(SUPPLIED PASSAGE):
___

Gary Rydstrom has been working with Steven Spielberg as a sound re-recording mixer since 1989's "Always," and his mantleful of seven Oscars includes four that he picked up working on Spielberg films, including "Saving Private Ryan" and "Jurassic Park." And last year he was nominated again for a Spielberg picture, "War Horse," which represented another chance to get loud.
All those epics couldn't stand in starker contrast to the audio minimalism of "Lincoln," where Rydstrom had to figure out how just how loud to make the shuffle of Daniel Day-Lewis' slippers and the whirl of his pendulous pocket watch.
This year, his nod for sound mixing for "Lincoln" (shared with Andy Nelson and Ron Judkin) marks Rydstrom's 17th Oscar nomination. He spoke with TheWrap about how, in lieu of much combat footage to work with, he relished the idea of dialogue as warfare.
Ticking clocks are a big element in the sound design of "Lincoln," right?

___

(EXCERPTED RECORDS):
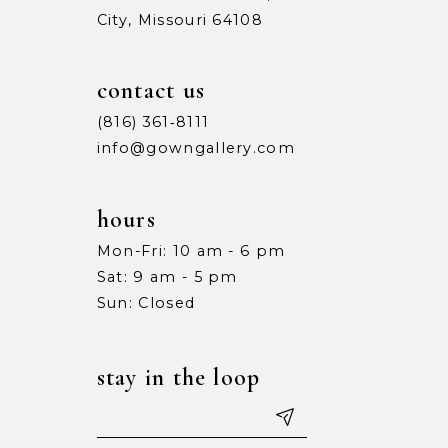
City, Missouri 64108
9
9
10
10
contact us
11
11
(816) 361‑8111
info@gowngallery.com
12
12
13
13
hours
Mon-Fri: 10 am - 6 pm
14
14
Sat: 9 am - 5 pm
15
15
Sun: Closed
16
16
stay in the loop
17
17
18
18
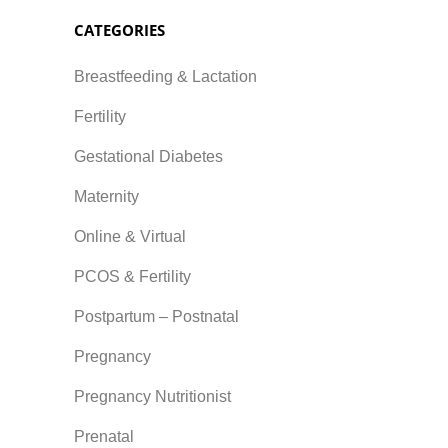
CATEGORIES
Breastfeeding & Lactation
Fertility
Gestational Diabetes
Maternity
Online & Virtual
PCOS & Fertility
Postpartum – Postnatal
Pregnancy
Pregnancy Nutritionist
Prenatal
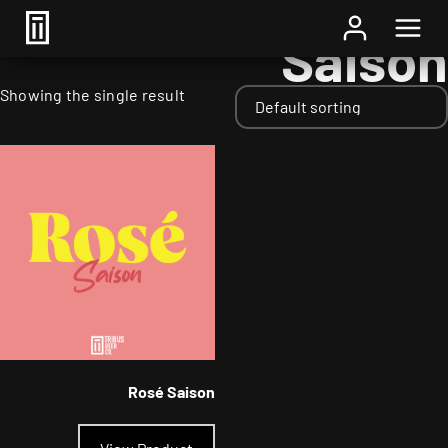
Home
/ Styles / Saison
Saison
Showing the single result
Rosé Saison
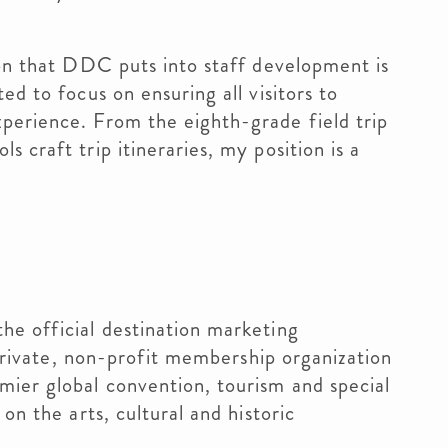
ion that DDC puts into staff development is
ed to focus on ensuring all visitors to
perience. From the eighth-grade field trip
 craft trip itineraries, my position is a
he official destination marketing
a private, non-profit membership organization
mier global convention, tourism and special
on the arts, cultural and historic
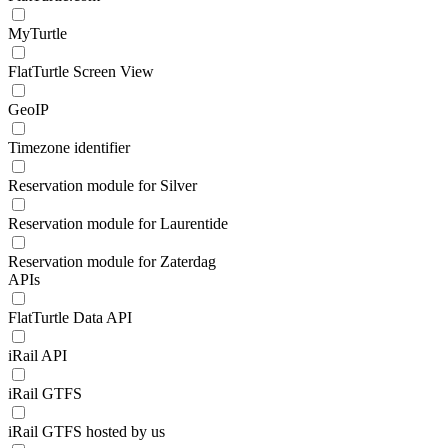
MyTurtle
FlatTurtle Screen View
GeoIP
Timezone identifier
Reservation module for Silver
Reservation module for Laurentide
Reservation module for Zaterdag
APIs
FlatTurtle Data API
iRail API
iRail GTFS
iRail GTFS hosted by us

___

(EXERCISE TASKS):
#1 According to the passage on Gary Rydstrom, which Oscar nomination does his nod for "Lincoln" mark for him?
#2 Using the passage on Gary Rydstrom, explain why he relished the idea of dialogue as warfare on "Lincoln."
#3 Carry on the passage on Gary Rydstrom from where it stops.

(ANSWERS TO THIS EXERCISE):
#1 His 17th Oscar nomination.

#2 "Lincoln" did not have much combat footage for him to work with. In its place, he relished the idea of treating dialogue as warfare.

#3
Exactly. It was true to the time — you heard clocks in all sorts of rooms. My job, I guess, is to take a simple sound effect and then give it some metaphorical meaning. So to me ticking clocks sort of exemplified the weight of time.
Lincoln’s trying to get something done, and history is moving forward, and he’s got only a certain amount of time to do it in. Plus, old clocks just sounded great. There’s a real ping to them, a tick, a clink. (Sound designer)
Ben Burtt found none of the actual clocks that existed in the White House then, but he found a pocket watch that belonged to Lincoln and recorded that, and we used that for the scene where Lincoln is swinging his pocket watch like a pendulum and thinking about what to do. That’s his actual pocket watch — which is great historically but also great because it happens to sound great.
But you presumably didn't want to turn the clocks up so loud that people consciously considered the metaphor.
Yeah, the soundtrack for the movie tries to be as realistic as possible, so we’re not trying to make an overt point. The dialogue drove the sound of this movie — everything from Lincoln’s voice and understanding every syllable he says to the congress scenes where they’re all shouting at each other.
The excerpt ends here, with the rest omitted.